# Out of town fisher



## Backwater (Dec 14, 2014)

Put the boat in the water and start fishing. It's a fishy place. You've fished enough, I'm sure, to recognize what areas can cover to fish. Go fish them, you'll do ok. Best bet is to fish during the week if you can and avoid the weekends. Early morning and late afternoons are best.


----------



## Guest (Jun 11, 2018)

Can read thru http://fishinfranks.com/ or just boat around Pine Island out to gulf beaches of Sanibel, the Captivas, Cayo Costa & Boca Grande for catch & release snook fishin on the beach !


----------



## EdK13 (Oct 3, 2013)

trailblazerEXT said:


> Can read thru http://fishinfranks.com/ or just boat around Pine Island out to gulf beaches of Sanibel, the Captivas, Cayo Costa & Boca Grande for catch & release snook fishin on the beach !

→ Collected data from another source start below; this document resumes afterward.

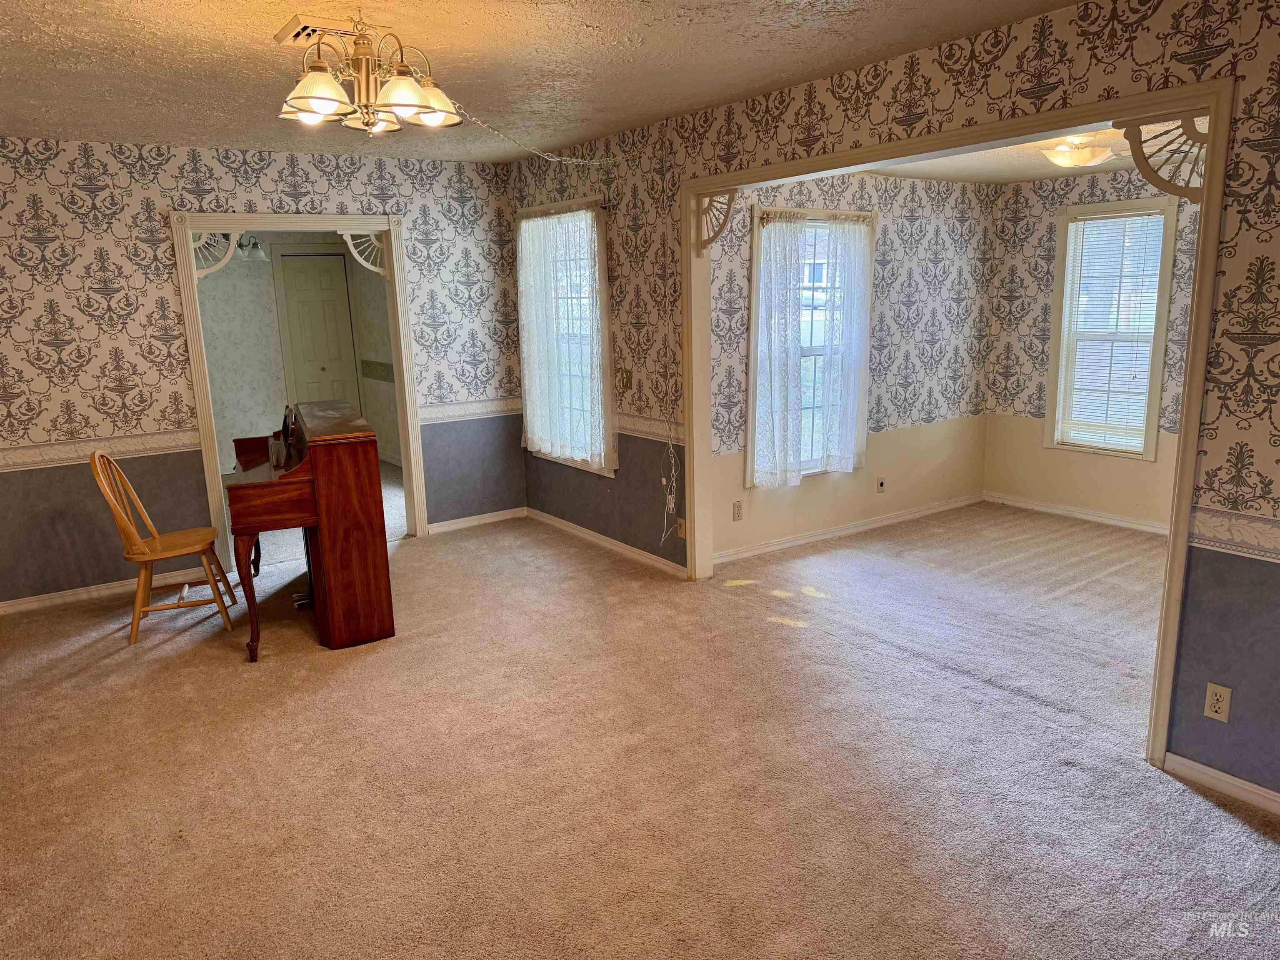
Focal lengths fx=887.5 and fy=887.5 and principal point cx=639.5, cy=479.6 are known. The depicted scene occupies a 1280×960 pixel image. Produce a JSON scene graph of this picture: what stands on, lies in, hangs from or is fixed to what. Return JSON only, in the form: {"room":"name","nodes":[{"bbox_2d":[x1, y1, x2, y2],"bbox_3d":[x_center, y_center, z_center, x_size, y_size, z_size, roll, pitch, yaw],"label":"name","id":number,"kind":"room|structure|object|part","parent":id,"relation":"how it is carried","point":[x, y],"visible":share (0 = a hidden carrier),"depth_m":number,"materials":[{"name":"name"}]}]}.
{"room":"dining room","nodes":[
{"label":"dining room","id":0,"kind":"room"},
{"bbox_2d":[0,135,520,608],"bbox_3d":[-2.635,-0.639,5.127,4.272,2.467,0.125,-10,14,-34],"label":"left wall","id":1,"kind":"structure","parent":0,"point":[168,273],"depth_m":4.98,"materials":[{"name":"paper"}]},
{"bbox_2d":[0,428,199,473],"bbox_3d":[-3.302,-0.114,4.672,1.941,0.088,0.028,-10,14,-34],"label":"chair rail","id":2,"kind":"object","parent":1,"relation":"attached to","point":[1,461],"visible":0.74,"depth_m":4.87,"materials":[{"name":"beige paper"}]},
{"bbox_2d":[0,566,213,616],"bbox_3d":[-3.393,0.678,4.765,2.124,0.079,0.015,-10,14,-34],"label":"baseboard","id":3,"kind":"structure","parent":1,"relation":"attached to","point":[1,608],"depth_m":4.98,"materials":[{"name":"white paint"}]},
{"bbox_2d":[167,210,428,565],"bbox_3d":[-2.071,-0.550,5.566,1.378,2.088,0.194,-10,14,-34],"label":"door frame","id":4,"kind":"structure","parent":1,"relation":"attached to","point":[208,410],"depth_m":5.37,"materials":[{"name":"white paint"}]},
{"bbox_2d":[190,230,240,279],"bbox_3d":[-2.444,-1.283,5.078,0.272,0.331,0.064,-10,14,-34],"label":"bracket","id":5,"kind":"object","parent":4,"relation":"attached to","point":[202,243],"visible":0.6,"depth_m":5.07,"materials":[{"name":"white"}]},
{"bbox_2d":[339,229,388,275],"bbox_3d":[-1.705,-1.416,5.559,0.290,0.311,0.049,-10,14,-34],"label":"bracket","id":6,"kind":"object","parent":4,"relation":"attached to","point":[377,267],"visible":0.71,"depth_m":5.55,"materials":[{"name":"white"}]},
{"bbox_2d":[420,396,522,424],"bbox_3d":[-1.166,-0.478,6.128,0.873,0.098,0.027,-10,14,-34],"label":"wallpaper border","id":7,"kind":"object","parent":1,"relation":"attached to","point":[451,412],"visible":0.59,"depth_m":6.10,"materials":[{"name":"white paper"}]},
{"bbox_2d":[427,506,527,533],"bbox_3d":[-1.175,0.289,6.321,0.857,0.076,0.016,-10,14,-34],"label":"baseboard","id":8,"kind":"structure","parent":1,"relation":"attached to","point":[481,520],"depth_m":6.32,"materials":[{"name":"white paint"}]},
{"bbox_2d":[198,234,400,478],"bbox_3d":[-3.491,-1.199,8.065,3.009,2.427,0.626,-10,14,-34],"label":"hallway wall","id":9,"kind":"structure","parent":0,"point":[208,342],"depth_m":8.28,"materials":[{"name":"paper"}]},
{"bbox_2d":[232,233,268,261],"bbox_3d":[-3.338,-2.003,7.396,0.469,0.312,0.395,-10,14,-34],"label":"light","id":10,"kind":"object","parent":9,"relation":"attached to","point":[261,253],"visible":0.58,"depth_m":7.39,"materials":[{"name":"white glass"}]},
{"bbox_2d":[277,252,359,411],"bbox_3d":[-3.137,-1.175,8.763,0.694,2.059,0.095,-10,14,-34],"label":"closet door","id":11,"kind":"structure","parent":9,"relation":"in","point":[327,273],"depth_m":8.68,"materials":[{"name":"white paint"}]},
{"bbox_2d":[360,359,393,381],"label":"wallpaper border","id":12,"kind":"object","parent":9,"relation":"attached to","point":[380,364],"visible":0.76,"depth_m":8.45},
{"bbox_2d":[0,0,1089,164],"bbox_3d":[-0.844,-1.374,2.217,4.531,0.107,6.446,-10,14,-34],"label":"ceiling","id":13,"kind":"structure","parent":0,"point":[138,36],"depth_m":3.29,"materials":[{"name":"paint"}]},
{"bbox_2d":[277,13,374,46],"bbox_3d":[-0.992,-1.453,2.911,0.310,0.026,0.306,-10,14,-34],"label":"ceiling vent","id":14,"kind":"object","parent":13,"relation":"attached to","point":[303,25],"visible":0.69,"depth_m":2.83,"materials":[{"name":"white metal"}]},
{"bbox_2d":[277,10,465,135],"bbox_3d":[-0.857,-1.280,2.786,0.583,0.346,0.583,-10,14,-34],"label":"chandelier","id":15,"kind":"object","parent":13,"relation":"hanging from","point":[319,98],"visible":1,"depth_m":2.72,"materials":[{"name":"gold metal"}]},
{"bbox_3d":[-0.946,-1.130,2.601,0.183,0.121,0.179,-10,14,-34],"label":"shade","id":16,"kind":"part","parent":15,"relation":"part of","materials":[{"name":"glass"}]},
{"bbox_3d":[-0.668,-1.160,2.718,0.200,0.120,0.190,-10,14,-34],"label":"shade","id":17,"kind":"part","parent":15,"relation":"part of","materials":[{"name":"glass"}]},
{"bbox_2d":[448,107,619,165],"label":"chain","id":18,"kind":"object","parent":13,"relation":"hanging from","point":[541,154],"visible":0.92,"depth_m":3.97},
{"bbox_2d":[0,483,1279,959],"bbox_3d":[-0.056,0.921,3.672,6.850,0.104,7.697,-10,14,-34],"label":"carpet floor","id":19,"kind":"structure","parent":0,"point":[1215,826],"depth_m":3.07,"materials":[{"name":"beige carpet"}]},
{"bbox_2d":[91,448,241,644],"bbox_3d":[-2.365,0.280,4.441,0.506,0.945,0.453,-5,12,-16],"label":"wooden chair","id":20,"kind":"object","parent":19,"relation":"on","point":[136,538],"visible":0.97,"depth_m":4.37,"materials":[{"name":"brown wood"}]},
{"bbox_2d":[225,404,395,658],"bbox_3d":[-1.730,0.184,4.589,0.655,1.028,1.342,-6,13,-22],"label":"piano","id":21,"kind":"object","parent":19,"relation":"on","point":[319,485],"visible":0.98,"depth_m":4.08,"materials":[{"name":"brown wood"}]},
{"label":"piano leg","id":22,"kind":"part","parent":21,"relation":"part of","materials":[{"name":"brown wood"}]},
{"bbox_2d":[701,171,992,566],"bbox_3d":[1.360,-0.828,5.755,2.812,2.382,0.134,-10,14,-34],"label":"side wall","id":23,"kind":"structure","parent":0,"point":[921,286],"depth_m":5.85,"materials":[{"name":"paper"}]},
{"bbox_2d":[732,500,743,520],"bbox_3d":[0.584,0.185,5.283,0.070,0.115,0.009,-10,14,-34],"label":"wall outlet","id":24,"kind":"object","parent":23,"relation":"attached to","point":[738,512],"visible":0.99,"depth_m":5.28,"materials":[{"name":"plastic"}]},
{"bbox_2d":[743,205,875,487],"bbox_3d":[1.043,-0.796,5.531,1.005,1.683,0.165,-10,14,-34],"label":"window","id":25,"kind":"structure","parent":23,"relation":"in","point":[753,345],"depth_m":5.54,"materials":[{"name":"white glass"}]},
{"bbox_2d":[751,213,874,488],"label":"lace curtain","id":26,"kind":"object","parent":25,"relation":"hanging from","point":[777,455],"visible":0.95,"depth_m":5.33,"materials":[{"name":"white fabric"}]},
{"bbox_2d":[709,492,984,564],"bbox_3d":[1.433,0.307,5.917,2.678,0.076,0.017,-10,14,-34],"label":"baseboard","id":27,"kind":"structure","parent":23,"relation":"attached to","point":[822,536],"depth_m":5.82,"materials":[{"name":"white paint"}]},
{"bbox_2d":[875,476,886,492],"bbox_3d":[1.634,0.035,5.995,0.071,0.113,0.020,-10,14,-34],"label":"wall outlet","id":28,"kind":"object","parent":23,"relation":"attached to","point":[881,485],"visible":0.98,"depth_m":5.99,"materials":[{"name":"white plastic"}]},
{"bbox_2d":[512,0,1279,808],"bbox_3d":[1.134,-0.405,3.563,0.127,2.478,6.566,-10,14,-34],"label":"right wall","id":29,"kind":"structure","parent":0,"point":[1220,568],"depth_m":2.90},
{"bbox_2d":[515,196,615,476],"bbox_3d":[-0.450,-0.886,5.712,0.164,1.741,1.099,-10,14,-34],"label":"window","id":30,"kind":"structure","parent":29,"relation":"in","point":[605,291],"depth_m":5.67,"materials":[{"name":"white glass"}]},
{"bbox_2d":[514,205,605,468],"bbox_3d":[-0.537,-0.897,5.663,0.078,1.553,1.020,-10,14,-34],"label":"lace curtain","id":31,"kind":"object","parent":30,"relation":"attached to","point":[531,224],"visible":0.87,"depth_m":5.57,"materials":[{"name":"white fabric"}]},
{"bbox_2d":[522,507,688,576],"bbox_3d":[-0.216,0.401,5.669,0.016,0.079,2.232,-10,14,-34],"label":"baseboard","id":32,"kind":"structure","parent":29,"relation":"attached to","point":[557,520],"depth_m":5.63,"materials":[{"name":"white wood"}]},
{"bbox_2d":[617,367,632,391],"bbox_3d":[-0.091,-0.587,5.184,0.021,0.122,0.088,-10,14,-34],"label":"light switch","id":33,"kind":"object","parent":29,"relation":"attached to","point":[626,386],"visible":0.99,"depth_m":5.18,"materials":[{"name":"gold"}]},
{"bbox_2d":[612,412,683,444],"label":"chair rail","id":34,"kind":"object","parent":29,"relation":"attached to","point":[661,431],"visible":0.38,"depth_m":5.13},
{"bbox_2d":[652,122,683,555],"bbox_3d":[0.147,-0.678,4.805,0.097,2.258,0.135,-10,14,-34],"label":"cord","id":35,"kind":"object","parent":29,"relation":"hanging from","point":[663,482],"visible":0.99,"depth_m":4.84,"materials":[{"name":"white plastic"}]},
{"bbox_2d":[676,517,686,538],"bbox_3d":[0.231,0.271,4.969,0.013,0.116,0.068,-10,14,-34],"label":"wall outlet","id":36,"kind":"object","parent":29,"relation":"attached to","point":[682,523],"visible":0.72,"depth_m":4.96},
{"bbox_2d":[683,78,1235,771],"bbox_3d":[1.041,-0.302,3.828,0.204,2.147,2.632,-10,14,-34],"label":"opening frame","id":37,"kind":"structure","parent":29,"relation":"attached to","point":[1167,611],"depth_m":3.07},
{"bbox_2d":[697,187,737,254],"bbox_3d":[0.381,-1.271,4.350,0.047,0.312,0.301,-10,14,-34],"label":"bracket","id":38,"kind":"object","parent":37,"relation":"attached to","point":[732,197],"visible":0.91,"depth_m":4.34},
{"bbox_2d":[1112,111,1208,204],"bbox_3d":[1.613,-0.978,2.713,0.060,0.287,0.290,-10,14,-34],"label":"bracket","id":39,"kind":"object","parent":37,"relation":"attached to","point":[1146,176],"visible":0.76,"depth_m":2.70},
{"bbox_2d":[1203,681,1232,721],"bbox_3d":[1.804,0.695,2.770,0.009,0.115,0.071,-10,14,-34],"label":"wall outlet","id":40,"kind":"object","parent":29,"relation":"attached to","point":[1217,708],"visible":0.99,"depth_m":2.77,"materials":[{"name":"beige plastic"}]},
{"bbox_2d":[1163,751,1279,814],"bbox_3d":[2.295,1.077,2.191,0.014,0.072,1.878,-10,14,-34],"label":"baseboard","id":41,"kind":"structure","parent":29,"relation":"attached to","point":[1188,762],"depth_m":2.81,"materials":[{"name":"white paint"}]},
{"bbox_2d":[1186,506,1279,561],"bbox_3d":[2.255,0.280,2.044,0.023,0.096,1.943,-10,14,-34],"label":"wallpaper border","id":42,"kind":"object","parent":29,"relation":"attached to","point":[1217,525],"visible":0.94,"depth_m":2.67,"materials":[{"name":"beige paper"}]},
{"bbox_2d":[865,120,1196,185],"bbox_3d":[2.139,-1.723,4.404,3.024,0.115,2.808,-10,14,-34],"label":"far room ceiling","id":43,"kind":"structure","parent":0,"point":[1024,162],"depth_m":5.13,"materials":[{"name":"paint"}]},
{"bbox_2d":[1040,135,1118,168],"bbox_3d":[2.218,-1.654,4.497,0.354,0.136,0.350,-10,14,-34],"label":"ceiling light","id":44,"kind":"object","parent":43,"relation":"attached to","point":[1082,154],"visible":0.99,"depth_m":4.41,"materials":[{"name":"white glass"}]},
{"bbox_2d":[979,158,1199,532],"bbox_3d":[3.496,-0.786,5.284,0.126,2.372,3.101,-10,14,-34],"label":"alcove back wall","id":45,"kind":"structure","parent":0,"point":[1071,493],"depth_m":6.10,"materials":[{"name":"paper"}]},
{"bbox_2d":[982,490,1169,534],"bbox_3d":[3.385,0.329,5.599,0.015,0.081,2.816,-10,14,-34],"label":"baseboard","id":46,"kind":"structure","parent":45,"relation":"attached to","point":[1116,523],"depth_m":6.10,"materials":[{"name":"white paint"}]},
{"bbox_2d":[1044,194,1179,458],"bbox_3d":[3.126,-0.957,5.882,0.161,1.642,0.749,-10,14,-34],"label":"window","id":47,"kind":"structure","parent":45,"relation":"in","point":[1164,267],"depth_m":5.90,"materials":[{"name":"white glass"}]},
{"bbox_2d":[1057,209,1168,454],"bbox_3d":[3.134,-0.961,5.893,0.041,1.501,0.644,-10,14,-34],"label":"window blind","id":48,"kind":"object","parent":47,"relation":"attached to","point":[1074,224],"visible":0.88,"depth_m":5.89,"materials":[{"name":"white plastic"}]}
]}

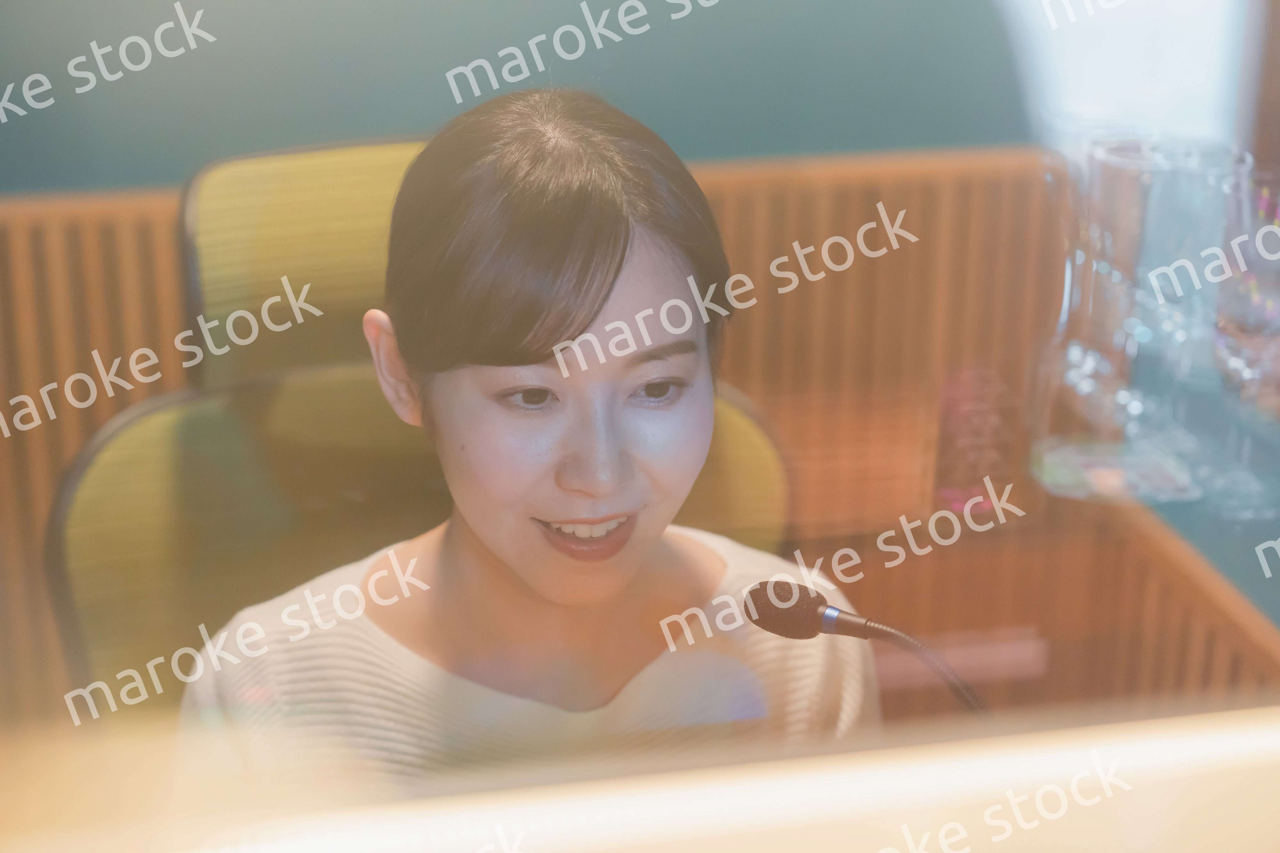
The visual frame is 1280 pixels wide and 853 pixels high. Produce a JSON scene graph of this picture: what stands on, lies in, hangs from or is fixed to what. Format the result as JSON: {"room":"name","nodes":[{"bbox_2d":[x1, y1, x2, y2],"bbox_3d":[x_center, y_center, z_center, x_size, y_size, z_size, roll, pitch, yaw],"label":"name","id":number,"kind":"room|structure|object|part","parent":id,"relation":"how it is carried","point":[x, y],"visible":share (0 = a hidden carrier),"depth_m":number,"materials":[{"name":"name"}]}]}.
{"room":"office","nodes":[
{"label":"office","id":0,"kind":"room"},
{"bbox_2d":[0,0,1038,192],"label":"wall","id":1,"kind":"structure","parent":0,"point":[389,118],"depth_m":2.76,"materials":[{"name":"paint"}]},
{"bbox_2d":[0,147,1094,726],"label":"wood paneling","id":2,"kind":"structure","parent":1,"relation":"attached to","point":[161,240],"depth_m":2.23,"materials":[{"name":"brown wood"}]},
{"bbox_2d":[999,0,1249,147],"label":"window","id":3,"kind":"structure","parent":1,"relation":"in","point":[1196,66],"depth_m":2.83,"materials":[{"name":"white"}]},
{"bbox_2d":[1209,157,1279,519],"bbox_3d":[0.492,-0.070,1.783,0.096,0.258,0.096,-8,21,-22],"label":"wine glass","id":4,"kind":"object","parent":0,"point":[1241,317],"visible":0.98,"depth_m":1.75,"materials":[{"name":"clear glass"}]},
{"label":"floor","id":5,"kind":"structure","parent":0,"visible":0},
{"bbox_2d":[42,128,797,715],"bbox_3d":[-0.156,0.331,1.961,0.717,1.029,0.765,-3,20,-11],"label":"office chair","id":6,"kind":"object","parent":5,"relation":"on","point":[740,421],"visible":0.38,"depth_m":2.02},
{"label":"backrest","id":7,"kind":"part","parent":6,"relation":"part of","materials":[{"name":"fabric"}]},
{"bbox_3d":[-0.205,-0.163,2.095,0.381,0.215,0.232,-8,21,-25],"label":"backrest","id":8,"kind":"part","parent":6,"relation":"part of","materials":[{"name":"yellow fabric"}]},
{"bbox_2d":[171,86,878,794],"bbox_3d":[-0.072,0.225,1.654,0.524,0.947,0.613,-3,20,-11],"label":"woman","id":9,"kind":"object","parent":6,"relation":"on","point":[522,561],"visible":0.78,"depth_m":1.53},
{"bbox_2d":[0,702,1279,852],"bbox_3d":[0.070,0.220,0.764,1.076,0.188,0.347,-3,20,-11],"label":"white ledge","id":10,"kind":"object","parent":5,"relation":"on","point":[1241,735],"visible":0.97,"depth_m":0.76,"materials":[{"name":"wood"}]},
{"bbox_2d":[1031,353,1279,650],"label":"table","id":11,"kind":"object","parent":5,"relation":"on","point":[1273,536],"visible":0.41,"depth_m":2.08,"materials":[{"name":"brown wood"}]},
{"bbox_2d":[736,576,989,717],"bbox_3d":[0.184,0.271,1.547,0.202,0.333,0.136,-3,20,-11],"label":"microphone","id":12,"kind":"object","parent":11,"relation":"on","point":[757,598],"visible":0.89,"depth_m":1.52,"materials":[{"name":"black"}]},
{"bbox_2d":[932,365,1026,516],"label":"red box","id":13,"kind":"object","parent":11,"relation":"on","point":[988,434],"visible":0.88,"depth_m":2.08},
{"bbox_2d":[1031,437,1199,502],"bbox_3d":[0.381,0.037,1.841,0.131,0.006,0.126,-3,20,-11],"label":"coaster","id":14,"kind":"object","parent":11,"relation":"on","point":[1068,471],"visible":0.91,"depth_m":1.83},
{"bbox_2d":[1032,137,1243,501],"bbox_3d":[0.426,-0.092,1.863,0.183,0.262,0.183,-3,20,-11],"label":"glass vase","id":15,"kind":"object","parent":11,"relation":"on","point":[1125,188],"visible":0.89,"depth_m":1.83,"materials":[{"name":"clear glass"}]},
{"bbox_2d":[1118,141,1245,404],"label":"drinking glass","id":16,"kind":"object","parent":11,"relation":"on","point":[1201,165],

Frank is a good dude. Sold me good lures in 89'. Old Bagelys and A's.


----------



## Guest (Jun 11, 2018)

The website covers most of Charlotte Harbor & the gulf islands including boat ramps, piers & what's the catch. Not much fly fishing, but there probably still are tarpon to jump off beaches on the weekend's full moon.


----------